Ronald K. Lorentzen,
Acting Assistant Secretary for Enforcement and Compliance.

Appendix I

Scope of the Investigations

    The merchandise covered by these investigations are certain hot-
rolled products of carbon steel and alloy steel, in coils, of 
approximately round cross section, less than 19.00 mm in actual 
solid cross-sectional diameter. Specifically excluded are steel 
products possessing the above-noted physical characteristics and 
meeting the Harmonized Tariff Schedule of the United States (HTSUS) 
definitions for (a) stainless steel; (b) tool steel; (c) high-nickel 
steel; (d) ball bearing steel; or (e) concrete reinforcing bars and 
rods.
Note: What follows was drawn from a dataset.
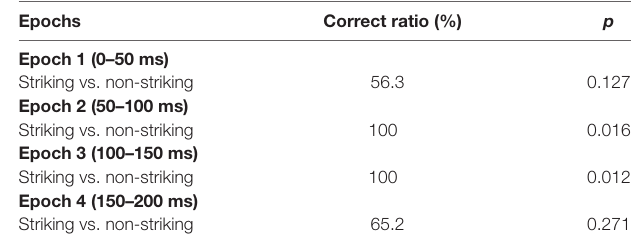
TABLE 1 | Discriminant analyses of the multidimensional scaling (MDS) results in the medial prefrontal cortex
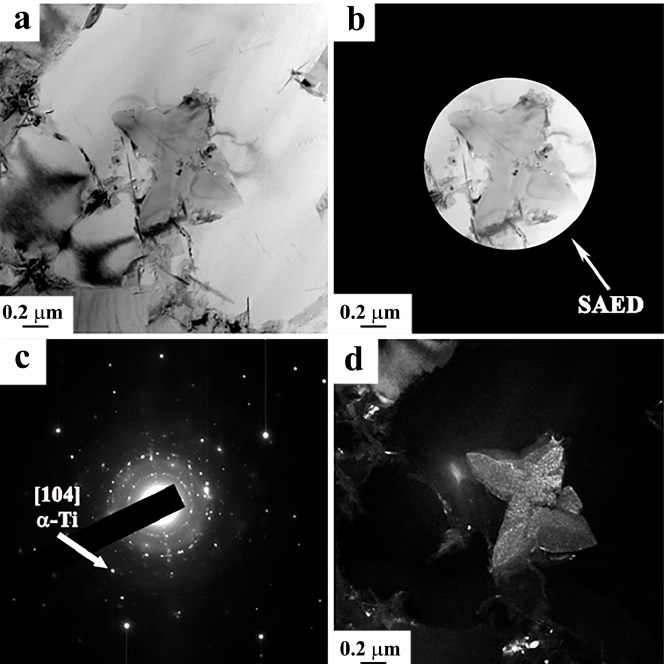
Figure 7. Electron microscopic image of Al-11wt%Si alloy’s surface layer structure subjected to electroexplosion alloying and subsequent irradiation by pulsed electron beam; a - bright fields and b - bright fields with SAED; c - selected area electron diffraction (the arrow designates the reflection of dark field formation); d - dark field formed in reflections [104] α-Ti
Also excluded are free cutting steel (also known as free 
machining steel) products (i.e., products that contain by weight one 
or more of the following elements: 0.1 percent or more of lead, 0.05 
percent or more of bismuth, 0.08 percent or more of sulfur, more 
than 0.04 percent of phosphorous, more than 0.05 percent of 
selenium, or more than 0.01 percent of tellurium). All products 
meeting the physical description of subject merchandise that are not 
specifically excluded are included in this scope.
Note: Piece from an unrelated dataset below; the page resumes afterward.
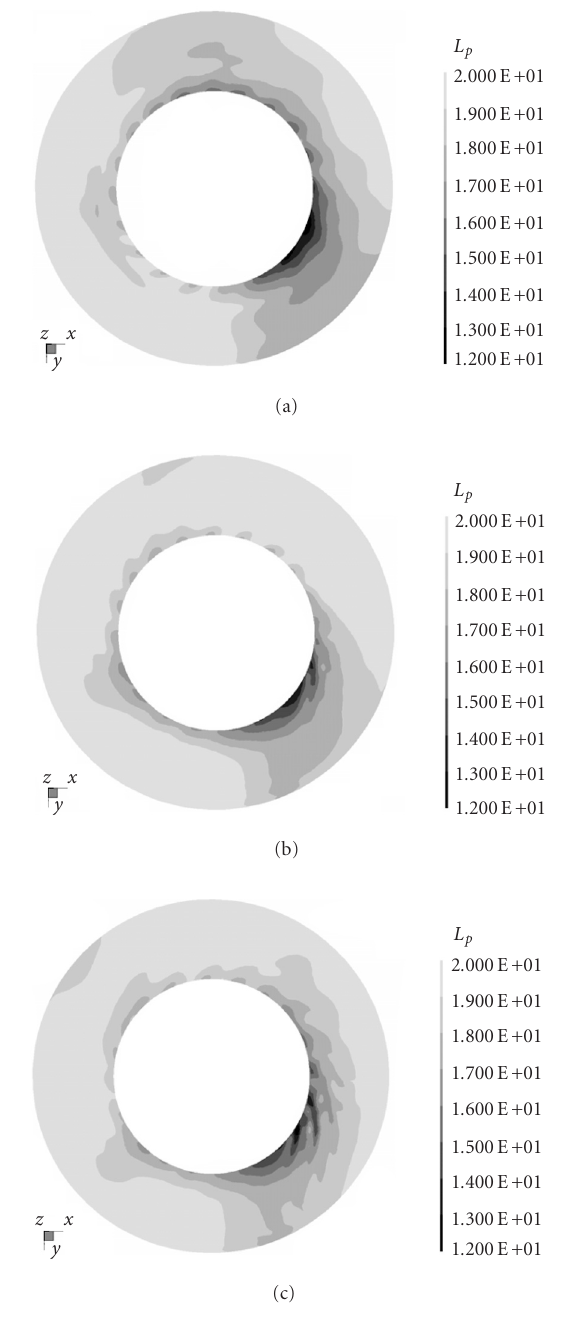
Figure 16: Static pressure on the vaned di ff user center plane at de- sign conditions: (a) starting position, (b) 1 / 3 revolution, and (c) 2 / 3 revolution.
    The products under investigation are currently classifiable 
under subheadings 7213.91.3011, 7213.91.3015, 7213.91.3020, 
7213.91.3093; 7213.91.4500, 7213.91.6000, 7213.99.0030, 
7227.20.0030, 7227.20.0080, 7227.90.6010, 7227.90.6020, 
7227.90.6030, and 7227.90.6035 of the HTSUS. Products entered under 
subheadings 7213.99.0090 and 7227.90.6090 of the HTSUS also may be 
included in this scope if they meet the physical description of 
subject merchandise above. Although the HTSUS subheadings are 
provided for convenience and customs purposes, the written 
description of the scope of this proceeding is dispositive.